One of the benefits of XML is that removing a data point effectively removes it from the data file but does not necessarily change the integrity of the data - the variable names are still tied to the data values. Demonstrate this by removing a data point from the Input XML and then click "XML Viewer" again to see the updated Output XML.

Note: In the image below, the <state>Alaska</state> data point has been removed.
Examine the updated Output XML. Ask:

a. What changed when we removed a data point? Answer: The first section of mountain data now has 9 data values instead of 10.

b. Can we still analyze this data accurately? Answer: Yes, each data value is still tied to the variable name that represents it.

c. What do you think will happen when we remove a data point from our HTML code? Answers will vary.
Demonstrate removing a data point from the Input HTML and then click "RUN" again to see the updated Output HTML.

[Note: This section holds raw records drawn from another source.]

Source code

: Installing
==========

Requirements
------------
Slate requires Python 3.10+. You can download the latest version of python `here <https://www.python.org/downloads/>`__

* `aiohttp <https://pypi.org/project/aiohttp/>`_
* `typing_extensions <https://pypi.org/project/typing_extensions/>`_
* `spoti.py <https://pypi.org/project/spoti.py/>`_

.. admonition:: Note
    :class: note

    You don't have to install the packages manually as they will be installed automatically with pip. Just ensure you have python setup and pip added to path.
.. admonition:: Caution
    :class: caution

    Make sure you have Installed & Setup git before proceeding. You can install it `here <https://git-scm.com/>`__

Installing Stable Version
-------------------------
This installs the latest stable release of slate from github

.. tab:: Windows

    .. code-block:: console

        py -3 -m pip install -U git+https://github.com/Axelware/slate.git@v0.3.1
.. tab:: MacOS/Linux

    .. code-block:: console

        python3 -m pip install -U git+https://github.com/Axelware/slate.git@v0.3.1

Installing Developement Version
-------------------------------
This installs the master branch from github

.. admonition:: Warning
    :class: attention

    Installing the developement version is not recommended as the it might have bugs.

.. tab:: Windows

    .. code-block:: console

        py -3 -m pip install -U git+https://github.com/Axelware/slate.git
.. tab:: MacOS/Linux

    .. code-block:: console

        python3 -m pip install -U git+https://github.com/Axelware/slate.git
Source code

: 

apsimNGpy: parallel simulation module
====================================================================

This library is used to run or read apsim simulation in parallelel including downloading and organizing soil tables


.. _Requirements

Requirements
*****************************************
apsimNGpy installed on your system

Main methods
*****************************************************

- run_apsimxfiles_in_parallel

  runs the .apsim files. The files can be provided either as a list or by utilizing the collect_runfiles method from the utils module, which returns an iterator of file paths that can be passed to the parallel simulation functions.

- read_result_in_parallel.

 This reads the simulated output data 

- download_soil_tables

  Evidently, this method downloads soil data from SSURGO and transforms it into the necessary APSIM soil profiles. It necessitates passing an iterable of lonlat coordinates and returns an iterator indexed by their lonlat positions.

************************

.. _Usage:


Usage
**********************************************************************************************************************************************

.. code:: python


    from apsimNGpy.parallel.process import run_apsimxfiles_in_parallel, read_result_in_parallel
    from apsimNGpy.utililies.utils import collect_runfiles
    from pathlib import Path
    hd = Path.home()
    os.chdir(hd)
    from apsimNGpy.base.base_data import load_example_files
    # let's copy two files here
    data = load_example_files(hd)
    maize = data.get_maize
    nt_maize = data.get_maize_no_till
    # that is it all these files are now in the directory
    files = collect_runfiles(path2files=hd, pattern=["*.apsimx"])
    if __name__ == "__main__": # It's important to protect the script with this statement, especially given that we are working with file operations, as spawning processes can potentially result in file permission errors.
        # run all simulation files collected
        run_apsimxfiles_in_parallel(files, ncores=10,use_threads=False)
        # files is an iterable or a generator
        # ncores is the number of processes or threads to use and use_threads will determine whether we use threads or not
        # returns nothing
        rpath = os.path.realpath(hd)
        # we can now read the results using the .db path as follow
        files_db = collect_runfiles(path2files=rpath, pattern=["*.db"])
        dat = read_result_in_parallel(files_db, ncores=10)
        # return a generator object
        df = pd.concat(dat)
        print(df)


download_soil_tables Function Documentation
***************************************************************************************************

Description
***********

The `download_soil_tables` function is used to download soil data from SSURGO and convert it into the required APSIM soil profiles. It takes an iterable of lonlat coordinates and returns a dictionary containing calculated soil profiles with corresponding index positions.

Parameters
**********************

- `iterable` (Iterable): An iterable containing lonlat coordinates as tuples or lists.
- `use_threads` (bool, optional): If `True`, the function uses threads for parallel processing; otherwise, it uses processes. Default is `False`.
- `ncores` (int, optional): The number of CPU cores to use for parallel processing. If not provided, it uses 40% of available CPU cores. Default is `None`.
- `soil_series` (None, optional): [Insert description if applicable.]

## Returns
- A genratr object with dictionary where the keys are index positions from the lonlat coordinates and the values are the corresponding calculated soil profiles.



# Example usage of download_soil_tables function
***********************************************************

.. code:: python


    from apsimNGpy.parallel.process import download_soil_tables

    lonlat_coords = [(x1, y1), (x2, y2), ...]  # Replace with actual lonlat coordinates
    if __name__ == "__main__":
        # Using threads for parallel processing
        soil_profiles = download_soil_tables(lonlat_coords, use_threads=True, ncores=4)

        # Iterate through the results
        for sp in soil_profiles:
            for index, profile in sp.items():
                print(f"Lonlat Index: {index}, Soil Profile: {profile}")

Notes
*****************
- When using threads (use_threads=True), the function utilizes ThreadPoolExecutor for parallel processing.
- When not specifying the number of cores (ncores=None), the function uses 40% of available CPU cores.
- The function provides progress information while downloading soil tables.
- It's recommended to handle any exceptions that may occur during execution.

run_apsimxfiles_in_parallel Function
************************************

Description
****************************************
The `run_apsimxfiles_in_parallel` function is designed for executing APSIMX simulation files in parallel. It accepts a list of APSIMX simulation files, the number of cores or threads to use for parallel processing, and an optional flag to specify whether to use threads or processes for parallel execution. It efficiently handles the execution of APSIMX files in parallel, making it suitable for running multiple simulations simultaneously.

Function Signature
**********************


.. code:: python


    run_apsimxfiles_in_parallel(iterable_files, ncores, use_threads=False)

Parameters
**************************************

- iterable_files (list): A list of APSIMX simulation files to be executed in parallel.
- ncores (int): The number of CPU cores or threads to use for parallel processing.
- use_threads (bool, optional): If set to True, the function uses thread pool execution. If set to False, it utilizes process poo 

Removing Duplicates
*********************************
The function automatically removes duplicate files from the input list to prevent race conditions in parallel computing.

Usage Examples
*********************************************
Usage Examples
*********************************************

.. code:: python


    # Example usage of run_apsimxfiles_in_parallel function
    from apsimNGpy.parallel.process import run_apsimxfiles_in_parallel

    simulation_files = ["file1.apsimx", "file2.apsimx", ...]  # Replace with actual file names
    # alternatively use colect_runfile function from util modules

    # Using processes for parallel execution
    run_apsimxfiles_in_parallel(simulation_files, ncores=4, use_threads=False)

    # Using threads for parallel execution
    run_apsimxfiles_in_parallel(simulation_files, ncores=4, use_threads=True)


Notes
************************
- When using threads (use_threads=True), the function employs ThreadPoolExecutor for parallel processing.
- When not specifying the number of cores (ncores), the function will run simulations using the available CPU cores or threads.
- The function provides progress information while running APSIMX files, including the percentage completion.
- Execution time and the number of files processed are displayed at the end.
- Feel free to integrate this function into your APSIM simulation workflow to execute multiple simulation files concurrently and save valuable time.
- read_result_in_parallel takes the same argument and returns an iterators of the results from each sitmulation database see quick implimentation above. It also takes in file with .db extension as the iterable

Note In the image below, the <TD align="center">Alaska</TD> data point has been removed.
Examine the updated Output HTML. Ask:

a. What changed when we removed a data point? Answer: The table has a blank value at "rank" and it appears that all the data values in that row have shifted over – HTML skipped the missing data value and filled in the rest of the table with the data values given.

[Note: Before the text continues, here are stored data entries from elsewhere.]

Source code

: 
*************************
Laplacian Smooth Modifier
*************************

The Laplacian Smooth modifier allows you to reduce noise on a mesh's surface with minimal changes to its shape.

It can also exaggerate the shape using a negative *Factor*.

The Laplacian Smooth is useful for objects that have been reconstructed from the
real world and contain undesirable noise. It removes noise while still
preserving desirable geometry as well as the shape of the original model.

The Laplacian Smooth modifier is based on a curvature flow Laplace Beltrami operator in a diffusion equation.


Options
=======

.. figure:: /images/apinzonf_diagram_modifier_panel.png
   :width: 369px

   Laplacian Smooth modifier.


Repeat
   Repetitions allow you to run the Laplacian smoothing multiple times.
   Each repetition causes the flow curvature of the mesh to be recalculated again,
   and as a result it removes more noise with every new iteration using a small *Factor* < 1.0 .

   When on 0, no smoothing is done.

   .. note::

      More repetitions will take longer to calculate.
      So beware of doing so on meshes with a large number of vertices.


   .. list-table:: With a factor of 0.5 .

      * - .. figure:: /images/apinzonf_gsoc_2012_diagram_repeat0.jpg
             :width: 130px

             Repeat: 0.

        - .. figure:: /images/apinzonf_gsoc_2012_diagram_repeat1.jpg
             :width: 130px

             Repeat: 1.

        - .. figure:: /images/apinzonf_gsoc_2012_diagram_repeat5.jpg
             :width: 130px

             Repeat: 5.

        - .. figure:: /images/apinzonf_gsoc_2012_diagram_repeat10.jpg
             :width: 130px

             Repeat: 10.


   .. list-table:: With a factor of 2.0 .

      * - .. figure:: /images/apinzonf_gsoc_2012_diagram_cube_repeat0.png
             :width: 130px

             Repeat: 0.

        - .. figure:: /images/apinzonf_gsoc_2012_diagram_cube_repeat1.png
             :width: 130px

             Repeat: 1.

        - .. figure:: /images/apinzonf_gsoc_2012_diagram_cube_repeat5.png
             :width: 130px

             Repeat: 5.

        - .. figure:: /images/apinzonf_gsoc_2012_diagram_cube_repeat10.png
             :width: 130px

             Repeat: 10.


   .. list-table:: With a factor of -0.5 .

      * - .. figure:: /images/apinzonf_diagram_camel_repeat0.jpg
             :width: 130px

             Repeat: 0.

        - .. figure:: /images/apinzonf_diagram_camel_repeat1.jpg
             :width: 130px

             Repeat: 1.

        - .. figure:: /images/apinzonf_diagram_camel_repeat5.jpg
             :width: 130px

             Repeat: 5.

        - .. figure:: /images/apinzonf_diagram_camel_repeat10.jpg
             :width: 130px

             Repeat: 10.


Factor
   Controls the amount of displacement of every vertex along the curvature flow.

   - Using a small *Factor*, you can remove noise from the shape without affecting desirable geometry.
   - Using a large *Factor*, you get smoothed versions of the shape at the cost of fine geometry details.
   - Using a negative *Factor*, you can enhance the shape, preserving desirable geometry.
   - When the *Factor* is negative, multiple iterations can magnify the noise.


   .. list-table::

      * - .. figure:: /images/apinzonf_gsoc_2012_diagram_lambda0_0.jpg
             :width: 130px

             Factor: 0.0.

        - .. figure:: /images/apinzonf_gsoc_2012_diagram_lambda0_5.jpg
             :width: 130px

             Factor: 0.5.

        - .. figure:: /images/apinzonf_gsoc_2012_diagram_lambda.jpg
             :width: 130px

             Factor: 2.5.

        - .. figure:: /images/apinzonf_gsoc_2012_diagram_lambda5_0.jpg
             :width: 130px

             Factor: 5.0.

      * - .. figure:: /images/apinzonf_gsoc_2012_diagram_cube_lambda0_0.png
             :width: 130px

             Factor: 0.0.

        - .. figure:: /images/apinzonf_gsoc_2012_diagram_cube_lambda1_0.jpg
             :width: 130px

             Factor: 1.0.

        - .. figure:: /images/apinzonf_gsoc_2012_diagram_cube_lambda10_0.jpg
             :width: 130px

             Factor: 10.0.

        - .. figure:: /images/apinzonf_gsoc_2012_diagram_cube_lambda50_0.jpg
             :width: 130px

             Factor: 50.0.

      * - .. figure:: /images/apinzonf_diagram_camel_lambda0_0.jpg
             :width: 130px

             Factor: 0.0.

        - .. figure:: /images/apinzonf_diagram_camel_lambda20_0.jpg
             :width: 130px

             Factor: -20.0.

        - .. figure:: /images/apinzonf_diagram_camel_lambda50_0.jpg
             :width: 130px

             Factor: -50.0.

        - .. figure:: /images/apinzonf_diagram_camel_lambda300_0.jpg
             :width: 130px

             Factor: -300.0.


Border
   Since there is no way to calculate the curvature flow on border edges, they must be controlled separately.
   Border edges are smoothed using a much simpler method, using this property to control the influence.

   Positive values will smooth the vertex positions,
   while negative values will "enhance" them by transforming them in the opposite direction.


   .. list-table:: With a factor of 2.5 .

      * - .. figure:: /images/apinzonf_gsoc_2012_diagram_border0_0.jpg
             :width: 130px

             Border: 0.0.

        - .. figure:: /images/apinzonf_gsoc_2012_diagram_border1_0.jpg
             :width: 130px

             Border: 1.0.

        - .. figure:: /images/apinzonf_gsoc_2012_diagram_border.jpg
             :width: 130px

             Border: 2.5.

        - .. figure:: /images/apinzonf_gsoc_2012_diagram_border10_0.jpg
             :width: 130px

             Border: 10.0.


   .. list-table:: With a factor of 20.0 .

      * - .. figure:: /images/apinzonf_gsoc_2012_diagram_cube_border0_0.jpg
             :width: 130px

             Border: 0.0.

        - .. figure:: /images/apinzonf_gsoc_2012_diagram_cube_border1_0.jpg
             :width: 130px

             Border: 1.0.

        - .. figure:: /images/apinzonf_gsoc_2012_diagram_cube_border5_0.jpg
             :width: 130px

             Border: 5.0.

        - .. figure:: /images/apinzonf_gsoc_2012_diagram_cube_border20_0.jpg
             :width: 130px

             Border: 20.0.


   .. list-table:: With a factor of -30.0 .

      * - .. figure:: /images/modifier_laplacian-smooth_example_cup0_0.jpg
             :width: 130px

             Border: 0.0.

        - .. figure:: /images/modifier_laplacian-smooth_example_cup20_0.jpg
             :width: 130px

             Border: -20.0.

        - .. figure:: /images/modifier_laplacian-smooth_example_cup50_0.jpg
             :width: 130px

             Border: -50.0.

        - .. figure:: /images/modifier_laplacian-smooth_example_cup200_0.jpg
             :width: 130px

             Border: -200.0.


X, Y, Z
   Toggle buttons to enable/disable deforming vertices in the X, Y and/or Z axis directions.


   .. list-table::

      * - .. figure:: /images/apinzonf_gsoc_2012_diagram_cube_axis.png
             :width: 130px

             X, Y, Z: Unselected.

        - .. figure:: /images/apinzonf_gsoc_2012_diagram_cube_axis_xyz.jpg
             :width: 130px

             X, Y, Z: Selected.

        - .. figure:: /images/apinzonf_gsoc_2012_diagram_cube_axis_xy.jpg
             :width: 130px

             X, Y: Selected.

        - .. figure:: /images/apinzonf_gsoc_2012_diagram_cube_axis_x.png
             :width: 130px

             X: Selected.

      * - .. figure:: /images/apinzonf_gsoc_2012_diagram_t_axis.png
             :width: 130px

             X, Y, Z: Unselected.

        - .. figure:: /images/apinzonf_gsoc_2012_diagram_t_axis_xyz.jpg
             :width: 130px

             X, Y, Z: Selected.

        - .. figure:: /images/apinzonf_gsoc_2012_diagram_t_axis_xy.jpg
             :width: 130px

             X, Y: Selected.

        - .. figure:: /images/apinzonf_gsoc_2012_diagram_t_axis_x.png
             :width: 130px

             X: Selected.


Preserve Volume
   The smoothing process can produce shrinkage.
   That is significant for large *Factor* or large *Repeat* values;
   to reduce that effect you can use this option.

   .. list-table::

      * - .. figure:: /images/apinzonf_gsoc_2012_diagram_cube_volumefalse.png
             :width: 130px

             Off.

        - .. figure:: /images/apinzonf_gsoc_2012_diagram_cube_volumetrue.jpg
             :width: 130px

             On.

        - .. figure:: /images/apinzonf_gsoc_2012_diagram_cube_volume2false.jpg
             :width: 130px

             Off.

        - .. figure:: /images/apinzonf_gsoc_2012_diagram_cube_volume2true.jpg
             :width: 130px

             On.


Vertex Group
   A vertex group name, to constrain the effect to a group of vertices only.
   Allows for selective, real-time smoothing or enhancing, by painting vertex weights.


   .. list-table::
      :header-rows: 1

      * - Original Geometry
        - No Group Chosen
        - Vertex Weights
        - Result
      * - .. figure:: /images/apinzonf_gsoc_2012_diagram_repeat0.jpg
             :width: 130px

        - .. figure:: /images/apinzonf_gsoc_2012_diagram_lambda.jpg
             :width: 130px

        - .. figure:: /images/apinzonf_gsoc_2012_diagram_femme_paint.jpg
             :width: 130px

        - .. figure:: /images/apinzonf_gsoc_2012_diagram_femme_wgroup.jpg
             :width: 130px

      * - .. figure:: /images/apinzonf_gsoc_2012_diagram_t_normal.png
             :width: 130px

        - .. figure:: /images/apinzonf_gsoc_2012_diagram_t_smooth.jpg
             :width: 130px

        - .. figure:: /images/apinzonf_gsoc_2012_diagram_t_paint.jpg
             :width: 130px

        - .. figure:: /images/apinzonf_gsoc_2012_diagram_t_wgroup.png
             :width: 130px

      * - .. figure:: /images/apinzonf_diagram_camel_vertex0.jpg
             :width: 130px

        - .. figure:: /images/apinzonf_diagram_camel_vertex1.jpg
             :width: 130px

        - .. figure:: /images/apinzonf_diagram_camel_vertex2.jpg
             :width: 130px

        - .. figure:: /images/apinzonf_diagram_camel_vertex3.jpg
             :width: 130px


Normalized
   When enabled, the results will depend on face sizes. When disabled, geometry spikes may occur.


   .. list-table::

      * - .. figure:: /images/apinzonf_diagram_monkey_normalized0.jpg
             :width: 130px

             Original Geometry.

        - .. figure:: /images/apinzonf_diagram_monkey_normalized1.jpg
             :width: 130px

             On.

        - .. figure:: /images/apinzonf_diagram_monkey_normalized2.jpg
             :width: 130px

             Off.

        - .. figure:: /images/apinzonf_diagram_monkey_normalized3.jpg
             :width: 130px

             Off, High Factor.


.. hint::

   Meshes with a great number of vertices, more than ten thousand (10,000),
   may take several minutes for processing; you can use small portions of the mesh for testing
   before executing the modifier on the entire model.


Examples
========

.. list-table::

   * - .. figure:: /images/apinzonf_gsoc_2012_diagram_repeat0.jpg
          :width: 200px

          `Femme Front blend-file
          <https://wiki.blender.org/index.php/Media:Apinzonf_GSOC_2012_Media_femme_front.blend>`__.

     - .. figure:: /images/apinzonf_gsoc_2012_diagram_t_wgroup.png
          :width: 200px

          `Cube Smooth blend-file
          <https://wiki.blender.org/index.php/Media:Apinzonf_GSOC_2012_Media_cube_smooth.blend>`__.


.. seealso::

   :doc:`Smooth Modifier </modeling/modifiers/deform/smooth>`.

b. Can we still analyze this data accurately? Answer: No, starting with the "state" value that is missing, all of the values in the row shifted to the left ending up in the wrong columns.
Summarieze: XML formats make it easier to store data on the web in a pleasing manner and make it easier for programmers to find and alter data if the values change or if, for example, they wish to add a new row to a table. Depending on how the web page presents the XML (table, list, etc.), the consequences of changing the data vary on how the program is designed to display it.

Class Scribes:

One team of students will give a brief talk to discuss what they think the 3 most important topics of the day were.

Homework

For the next 3 days, students will collect data using the class’s newly created Participatory Sensing campaign (see Lessons 17-19).

For homework, students should reflect on the purpose of XML and HTML as it pertains to data.